A contingent liability is an expense your company may or may not have to pay. The expense or liability is contingent on something that hasn’t happened yet but that might happen. In many cases, the situation is out of your control.
If you use accrual based accounting, you should include these expenses in your financial records. As a reminder, accrual based accounting is where you record income and expenses when you seal the deal. You don’t wait until you actually receive or spend the cash like you do with cash-based accounting.
With contingent liabilities, you basically have to guess whether or not something is going to happen. You also have to estimate how much the expense is going to be. To record contingent liabilities, you should debit the relevant expense account and note a credit in your accounts payable. This creates the liability on your books and recognizes the expense in the current period.

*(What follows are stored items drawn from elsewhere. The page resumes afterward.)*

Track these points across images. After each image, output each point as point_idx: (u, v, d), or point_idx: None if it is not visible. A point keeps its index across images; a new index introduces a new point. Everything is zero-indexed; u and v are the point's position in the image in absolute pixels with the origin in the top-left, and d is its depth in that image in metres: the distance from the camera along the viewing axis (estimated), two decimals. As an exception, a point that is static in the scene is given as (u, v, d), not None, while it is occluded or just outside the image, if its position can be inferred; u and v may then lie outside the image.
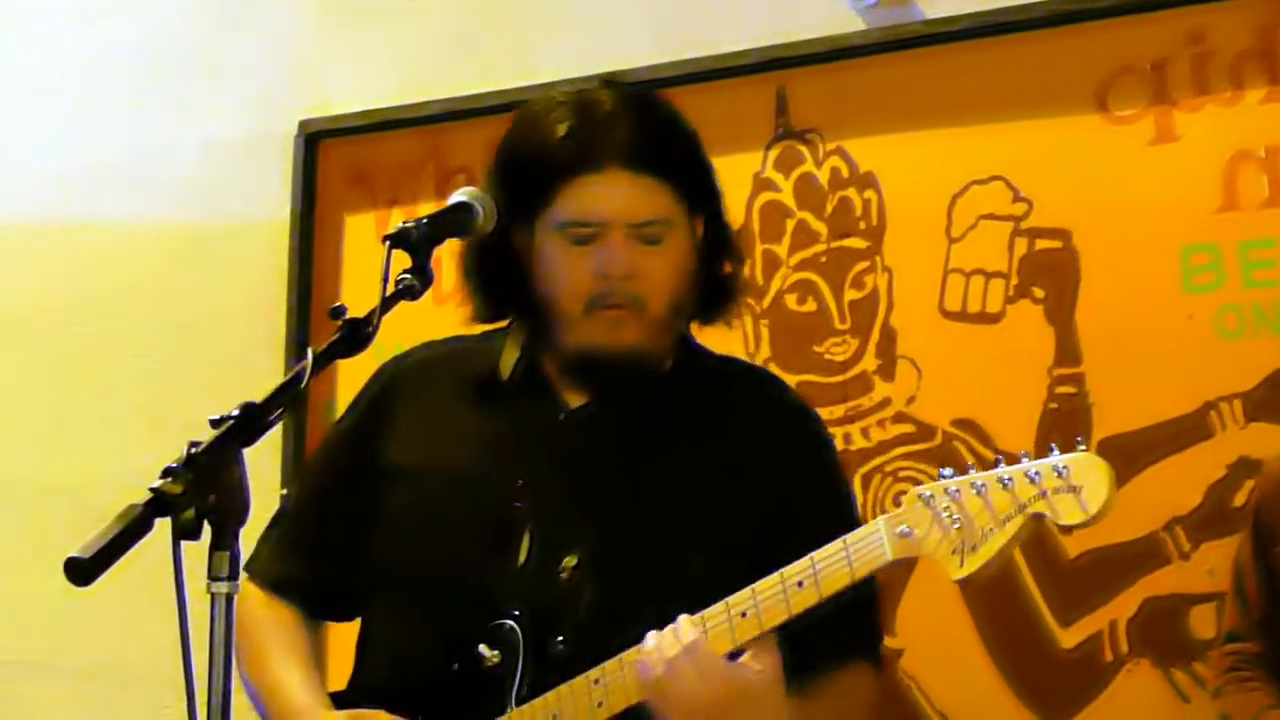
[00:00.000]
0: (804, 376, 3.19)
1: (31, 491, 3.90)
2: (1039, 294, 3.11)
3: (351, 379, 2.55)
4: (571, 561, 2.23)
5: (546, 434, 2.33)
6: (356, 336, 1.96)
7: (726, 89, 3.36)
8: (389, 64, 3.75)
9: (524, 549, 2.25)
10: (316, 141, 3.78)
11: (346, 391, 2.59)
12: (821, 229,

A common example of a contingent liability is a warranty. If you sell a product with a warranty, you might have additional expenses in the future if your customers take you up on your offer to fix or replace the product. You don’t know upfront whether or not your clients are going to use the warranty, but to be on the safe side, you should estimate these expenses and include them in your records.

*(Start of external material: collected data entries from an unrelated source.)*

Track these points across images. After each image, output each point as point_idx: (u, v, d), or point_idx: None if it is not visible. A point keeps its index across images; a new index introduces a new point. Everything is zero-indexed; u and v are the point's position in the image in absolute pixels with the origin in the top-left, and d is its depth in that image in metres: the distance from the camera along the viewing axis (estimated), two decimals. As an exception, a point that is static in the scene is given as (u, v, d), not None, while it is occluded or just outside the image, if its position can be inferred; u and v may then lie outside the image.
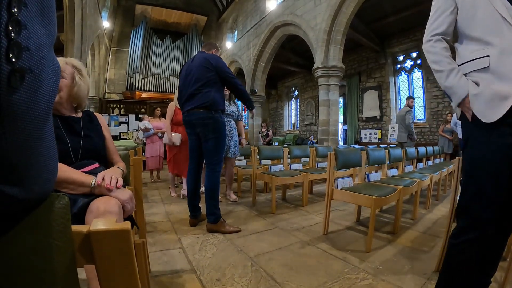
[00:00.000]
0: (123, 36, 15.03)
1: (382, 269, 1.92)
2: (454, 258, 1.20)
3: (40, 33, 0.36)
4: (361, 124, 12.54)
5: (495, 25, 1.16)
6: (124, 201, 1.12)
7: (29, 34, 0.33)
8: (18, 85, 0.33)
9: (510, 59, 1.12)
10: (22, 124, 0.35)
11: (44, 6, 0.36)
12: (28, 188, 0.41)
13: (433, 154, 5.72)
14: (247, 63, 13.12)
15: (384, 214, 3.36)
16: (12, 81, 0.32)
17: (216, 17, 17.45)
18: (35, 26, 0.35)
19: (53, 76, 0.40)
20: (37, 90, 0.36)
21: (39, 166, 0.42)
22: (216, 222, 2.66)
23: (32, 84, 0.35)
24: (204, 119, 2.71)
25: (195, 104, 2.72)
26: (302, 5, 9.43)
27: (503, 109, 1.11)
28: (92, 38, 10.06)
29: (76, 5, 7.35)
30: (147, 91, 14.35)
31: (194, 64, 2.83)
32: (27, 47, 0.33)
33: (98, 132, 1.47)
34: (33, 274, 0.41)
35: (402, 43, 10.76)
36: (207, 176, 2.76)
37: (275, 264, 1.99)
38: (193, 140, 2.89)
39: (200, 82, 2.73)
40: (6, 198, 0.37)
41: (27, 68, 0.34)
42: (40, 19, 0.36)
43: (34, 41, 0.34)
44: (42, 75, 0.37)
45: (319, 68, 8.37)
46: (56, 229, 0.45)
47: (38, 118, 0.38)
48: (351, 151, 2.95)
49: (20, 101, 0.34)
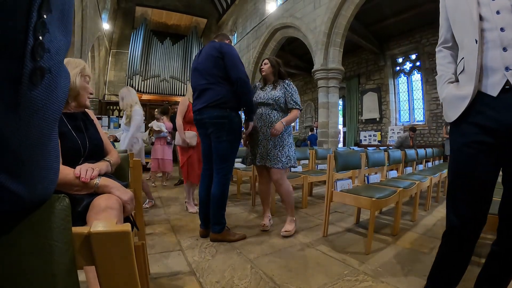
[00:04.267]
0: (123, 38, 15.05)
1: (382, 271, 1.92)
2: (440, 249, 1.38)
3: (59, 39, 0.37)
4: (361, 126, 12.55)
5: (468, 25, 1.22)
6: (125, 201, 1.14)
7: (51, 37, 0.35)
8: (38, 82, 0.35)
9: (471, 59, 1.19)
10: (37, 120, 0.37)
11: (64, 15, 0.38)
12: (33, 187, 0.41)
13: (432, 156, 5.73)
14: (247, 65, 13.13)
15: (383, 216, 3.37)
16: (33, 78, 0.34)
17: (216, 19, 17.49)
18: (56, 31, 0.36)
19: (65, 81, 0.42)
20: (53, 91, 0.38)
21: (46, 165, 0.43)
22: (222, 232, 2.47)
23: (50, 84, 0.37)
24: (217, 118, 2.40)
25: (206, 102, 2.41)
26: (301, 7, 9.46)
27: (461, 108, 1.23)
28: (92, 40, 10.07)
29: (77, 7, 7.36)
30: (147, 93, 14.35)
31: (202, 55, 2.51)
32: (48, 49, 0.35)
33: (95, 127, 1.50)
34: (33, 275, 0.42)
35: (401, 45, 10.81)
36: (216, 183, 2.47)
37: (274, 266, 1.99)
38: (206, 143, 2.58)
39: (209, 75, 2.41)
40: (10, 195, 0.37)
41: (47, 68, 0.36)
42: (60, 27, 0.38)
43: (54, 45, 0.36)
44: (58, 78, 0.39)
45: (318, 70, 8.39)
46: (57, 231, 0.45)
47: (50, 118, 0.39)
48: (351, 153, 2.95)
49: (38, 98, 0.35)
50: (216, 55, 2.38)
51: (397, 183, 2.92)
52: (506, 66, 1.10)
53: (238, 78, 2.35)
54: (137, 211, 1.76)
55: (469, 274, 1.77)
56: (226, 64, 2.37)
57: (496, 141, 1.15)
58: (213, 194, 2.47)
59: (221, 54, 2.37)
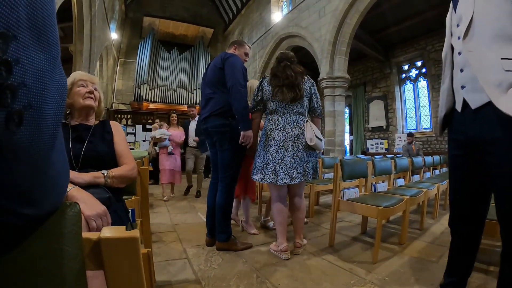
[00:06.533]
0: (131, 48, 15.31)
1: (389, 280, 1.90)
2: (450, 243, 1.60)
3: (38, 60, 0.34)
4: (367, 134, 12.48)
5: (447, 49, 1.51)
6: (87, 216, 0.96)
7: (24, 67, 0.32)
8: (16, 128, 0.32)
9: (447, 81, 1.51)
10: (26, 157, 0.35)
11: (40, 30, 0.34)
12: (38, 207, 0.42)
13: (440, 163, 5.67)
14: (253, 74, 13.23)
15: (390, 224, 3.33)
16: (10, 126, 0.31)
17: (223, 29, 17.71)
18: (31, 55, 0.33)
19: (59, 96, 0.39)
20: (40, 123, 0.36)
21: (49, 186, 0.43)
22: (228, 241, 2.47)
23: (34, 119, 0.34)
24: (219, 127, 2.45)
25: (209, 111, 2.48)
26: (306, 16, 9.54)
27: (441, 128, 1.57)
28: (101, 49, 10.26)
29: (85, 17, 7.52)
30: (155, 102, 14.49)
31: (210, 66, 2.61)
32: (23, 83, 0.32)
33: (106, 139, 1.46)
34: (43, 278, 0.43)
35: (406, 52, 10.79)
36: (220, 191, 2.48)
37: (280, 275, 1.97)
38: (213, 152, 2.63)
39: (213, 85, 2.48)
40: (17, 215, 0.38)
41: (26, 105, 0.33)
42: (37, 45, 0.34)
43: (31, 72, 0.33)
44: (43, 107, 0.36)
45: (324, 79, 8.41)
46: (68, 235, 0.47)
47: (44, 147, 0.37)
48: (357, 162, 2.95)
49: (22, 139, 0.33)
50: (219, 66, 2.45)
51: (404, 191, 2.90)
52: (461, 85, 1.35)
53: (231, 86, 2.36)
54: (143, 219, 1.77)
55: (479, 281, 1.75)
56: (225, 72, 2.41)
57: (466, 152, 1.40)
58: (217, 203, 2.48)
59: (223, 63, 2.43)
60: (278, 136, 2.32)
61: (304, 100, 2.39)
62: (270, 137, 2.35)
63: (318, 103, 2.50)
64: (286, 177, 2.26)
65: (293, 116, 2.36)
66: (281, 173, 2.26)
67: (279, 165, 2.28)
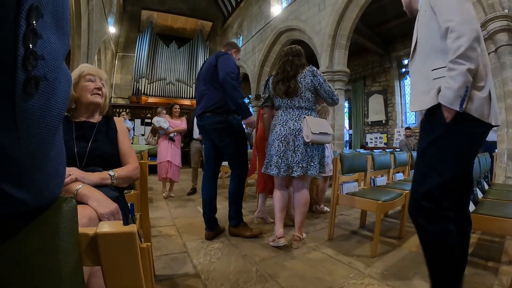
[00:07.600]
0: (129, 42, 15.18)
1: (388, 274, 1.90)
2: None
3: (54, 43, 0.37)
4: (367, 128, 12.48)
5: None
6: (101, 214, 0.97)
7: (44, 43, 0.34)
8: (33, 92, 0.34)
9: None
10: (36, 129, 0.37)
11: (59, 18, 0.37)
12: (37, 193, 0.42)
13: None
14: (252, 68, 13.17)
15: (389, 218, 3.34)
16: (27, 89, 0.33)
17: (221, 22, 17.56)
18: (50, 36, 0.36)
19: (66, 85, 0.42)
20: (51, 98, 0.38)
21: (49, 171, 0.43)
22: (238, 226, 2.63)
23: (46, 91, 0.36)
24: (216, 124, 2.51)
25: (203, 108, 2.53)
26: (306, 10, 9.46)
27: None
28: (99, 43, 10.17)
29: (83, 10, 7.43)
30: (153, 96, 14.42)
31: (205, 64, 2.69)
32: (42, 56, 0.34)
33: (110, 137, 1.45)
34: (39, 274, 0.42)
35: (406, 46, 10.72)
36: (231, 180, 2.69)
37: (279, 269, 1.98)
38: (208, 145, 2.72)
39: (207, 81, 2.56)
40: (15, 202, 0.38)
41: (42, 76, 0.35)
42: (55, 30, 0.37)
43: (49, 50, 0.35)
44: (56, 83, 0.38)
45: (324, 73, 8.37)
46: (64, 231, 0.46)
47: (51, 125, 0.39)
48: (357, 156, 2.94)
49: (35, 107, 0.35)
50: (213, 63, 2.54)
51: (403, 185, 2.90)
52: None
53: (222, 78, 2.43)
54: (143, 213, 1.77)
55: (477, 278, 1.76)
56: (217, 68, 2.48)
57: None
58: (229, 190, 2.68)
59: (216, 60, 2.52)
60: (280, 131, 2.40)
61: (305, 93, 2.39)
62: (273, 132, 2.46)
63: (327, 91, 2.41)
64: (288, 170, 2.37)
65: (295, 111, 2.40)
66: (283, 166, 2.36)
67: (281, 158, 2.39)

Another common situation for contingent liabilities involves lawsuits or legal proceedings. The final result of a proceeding is not known during the case, but you still need to estimate the financial impact on your business. To do that, you should note likely settlements or payouts in your records.
Including contingent liabilities in your financial records creates a more accurate picture of your company’s finances. Individuals outside of your company, such as lenders, find your records more accurate and relevant. Plus, when you record contingent liabilities, you can also make better decisions because you have a better picture of what’s likely to happen.